Severe Adverse Reactions

  • Angioedema: A rare but life-threatening swelling of the face, lips, and airway. Immediate discontinuation is mandatory.
  • Neutropenia/Agranulocytosis: Rare blood dyscrasias; monitor complete blood counts (CBC) in patients with collagen vascular disease.
  • Renal Failure: Especially in patients with bilateral renal artery stenosis.

Contraindications

  1. Pregnancy: Captopril is contraindicated in the second and third trimesters due to fetal toxicity (renal failure, skull hypoplasia, death).
  2. History of Angioedema: Related to previous ACE inhibitor therapy.
  3. Concomitant Aliskiren Use: In patients with diabetes.

Drug Interactions

Captopril interacts with various medications, necessitating careful medication reconciliation:

  • NSAIDs: May reduce the antihypertensive effect and increase the risk of renal impairment.
  • Potassium-Sparing Diuretics/Supplements: High risk of severe hyperkalemia.
  • Lithium: Captopril can increase serum lithium levels, leading to toxicity.
  • Other Antihypertensives: May cause additive hypotensive effects.

Pregnancy and Lactation Warnings

  • Pregnancy Category D: ACE inhibitors can cause fetal and neonatal morbidity and mortality when administered to pregnant women. If pregnancy is detected, Captopril must be discontinued immediately.
  • Lactation: Captopril is excreted in breast milk. Caution should be exercised when administering to nursing mothers; alternative agents with safer profiles are generally preferred.

Overdose Management

Clinical manifestations of Captopril overdose include severe hypotension, shock, stupor, bradycardia, electrolyte disturbances, and renal failure.

Management Protocol:
1. Stabilization: Support airway, breathing, and circulation.
2. Decontamination: Gastric lavage or activated charcoal if ingestion was recent.
3. Volume Expansion: IV infusion of normal saline to correct hypotension.
4. Hemodialysis: Captopril may be removed from the circulation via hemodialysis, though this is rarely required unless renal failure is present.


Frequently Asked Questions (FAQ)

1. Why does Captopril cause a dry cough?
The cough is caused by the inhibition of the breakdown of bradykinin and substance P in the respiratory tract, leading to their accumulation and subsequent irritation.

2. Can I take Captopril with food?
It is recommended to take Captopril one hour before meals, as food significantly reduces its absorption.

3. What should I do if I miss a dose?
Take the missed dose as soon as you remember. If it is almost time for your next dose, skip the missed one. Do not double the dose.

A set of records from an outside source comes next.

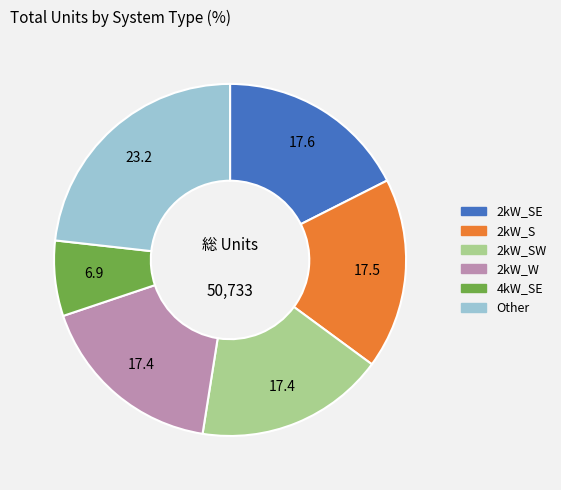

Is there any slice that represents more than half of the pie?

No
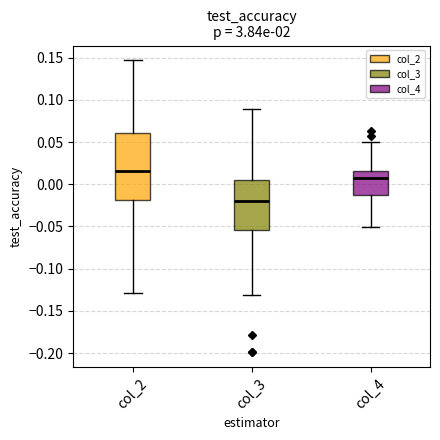

Reading left to right, transcribe this box plot: for each box, give where its median line is, the range the box spans, and where its two whiskers end, as read against the y-axis. The values are not printed on the chart, so give them approximately, as read against the axis.

col_2: median 0.015, box -0.020 to 0.060, whiskers -0.130 to 0.145
col_3: median -0.020, box -0.055 to 0.005, whiskers -0.130 to 0.090
col_4: median 0.005, box -0.010 to 0.015, whiskers -0.050 to 0.050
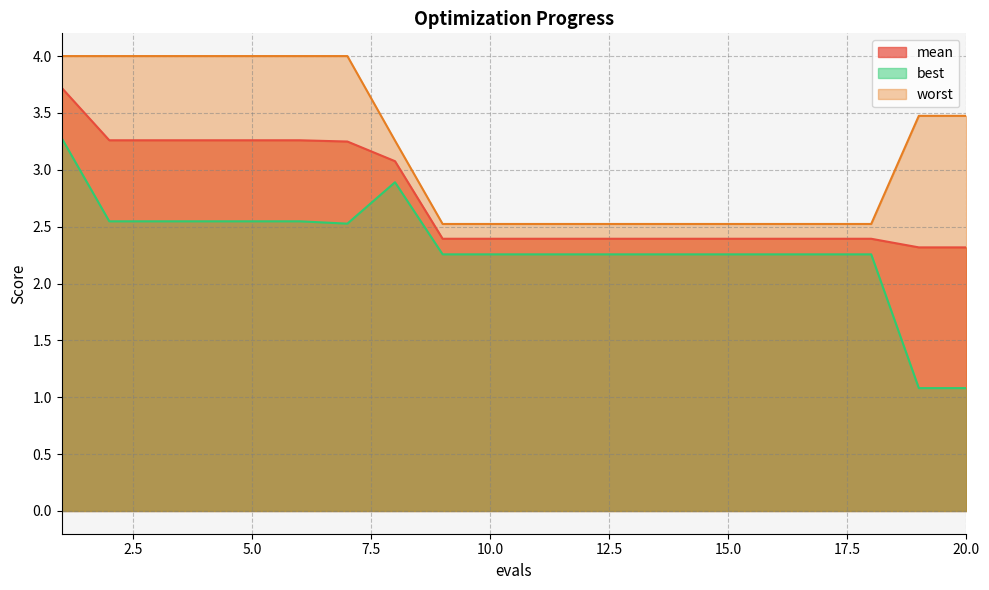

Which series has the largest total across all categories?

worst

4. Is Captopril safe for patients with gout?
While not directly contraindicated, it should be used with caution as it may affect uric acid excretion.

5. How often should my blood levels be monitored?
Patients on long-term therapy should have periodic assessments of serum potassium, creatinine, and blood urea nitrogen (BUN).

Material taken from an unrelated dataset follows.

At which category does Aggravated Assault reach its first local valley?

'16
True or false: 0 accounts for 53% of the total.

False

6. Can Captopril be crushed?
Yes, the tablet can be crushed or chewed, but it is generally recommended to swallow it whole with a glass of water.

7. Why is the "first-dose effect" a concern?
In some patients, the first dose of Captopril can cause a sudden, sharp drop in blood pressure, leading to dizziness or fainting. It is often started at a lower dose to mitigate this.

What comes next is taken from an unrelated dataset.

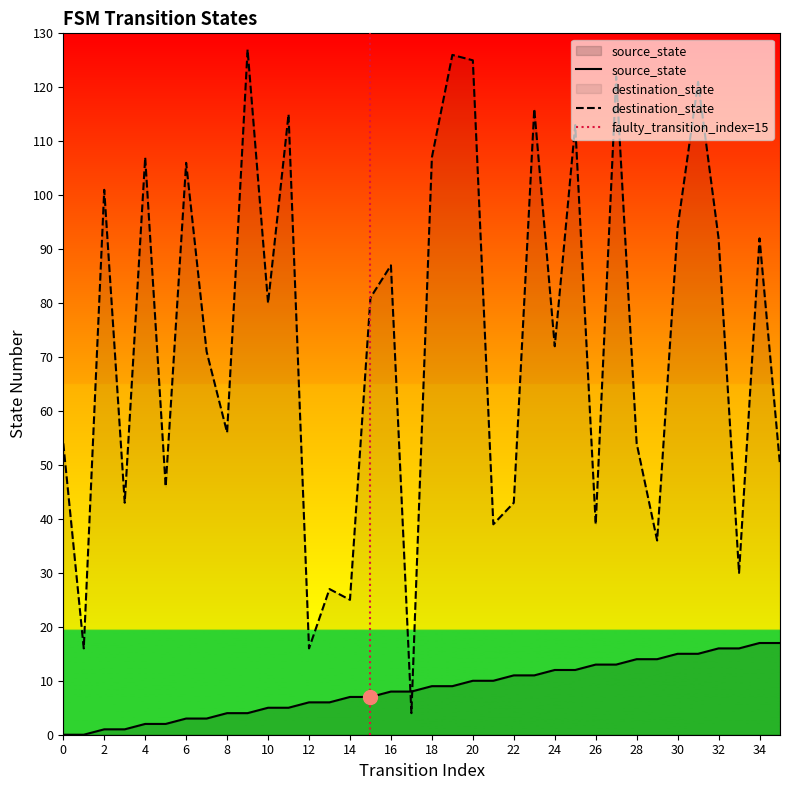

Is the value of source_state at 0 greater than the value of destination_state at 6?

No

8. Does Captopril interact with common pain relievers?
Yes, NSAIDs like ibuprofen or naproxen can interfere with the blood-pressure-lowering effects of Captopril and potentially harm the kidneys.

9. How long does it take for Captopril to start working?
It typically begins to lower blood pressure within 15 to 30 minutes after oral administration.

10. What is the difference between Captopril and other ACE inhibitors?
Captopril has a shorter half-life and requires more frequent dosing (2–3 times daily) compared to newer ACE inhibitors like Lisinopril or Enalapril, which are often once-daily medications.

Disclaimer: This guide is for informational purposes only and does not constitute medical advice. Always consult with a qualified healthcare professional or orthopedic specialist before initiating or changing any medication regimen.